Below are entries; output exactly the lines from the one with "some breakage to" to the one with "before the competition", both included, and nothing else.

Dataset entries
=== Section Start ===
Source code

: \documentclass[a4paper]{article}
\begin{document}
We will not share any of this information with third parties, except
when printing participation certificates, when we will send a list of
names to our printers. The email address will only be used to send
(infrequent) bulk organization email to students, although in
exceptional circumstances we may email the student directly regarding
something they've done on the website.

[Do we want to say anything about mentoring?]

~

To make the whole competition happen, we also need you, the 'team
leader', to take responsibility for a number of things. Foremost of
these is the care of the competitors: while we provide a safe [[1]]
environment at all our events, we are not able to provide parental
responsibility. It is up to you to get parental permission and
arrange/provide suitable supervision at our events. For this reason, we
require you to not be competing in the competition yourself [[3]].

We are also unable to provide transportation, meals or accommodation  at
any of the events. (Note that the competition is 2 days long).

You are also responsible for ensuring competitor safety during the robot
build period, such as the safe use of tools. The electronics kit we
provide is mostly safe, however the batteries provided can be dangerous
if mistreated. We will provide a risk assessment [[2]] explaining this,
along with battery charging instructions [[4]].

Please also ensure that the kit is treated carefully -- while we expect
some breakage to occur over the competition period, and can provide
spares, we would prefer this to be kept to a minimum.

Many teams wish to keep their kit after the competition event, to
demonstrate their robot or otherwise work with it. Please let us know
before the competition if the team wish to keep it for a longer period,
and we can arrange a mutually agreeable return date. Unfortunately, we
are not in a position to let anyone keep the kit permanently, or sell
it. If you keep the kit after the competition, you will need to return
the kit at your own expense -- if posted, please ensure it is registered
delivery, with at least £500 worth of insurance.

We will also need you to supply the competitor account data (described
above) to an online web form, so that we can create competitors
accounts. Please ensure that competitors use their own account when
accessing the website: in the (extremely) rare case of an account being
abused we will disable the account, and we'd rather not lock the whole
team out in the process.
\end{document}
=== Section End ===
# SOLUTION
some breakage to occur over the competition period, and can provide
spares, we would prefer this to be kept to a minimum.

Many teams wish to keep their kit after the competition event, to
demonstrate their robot or otherwise work with it. Please let us know
before the competition if the team wish to keep it for a longer period,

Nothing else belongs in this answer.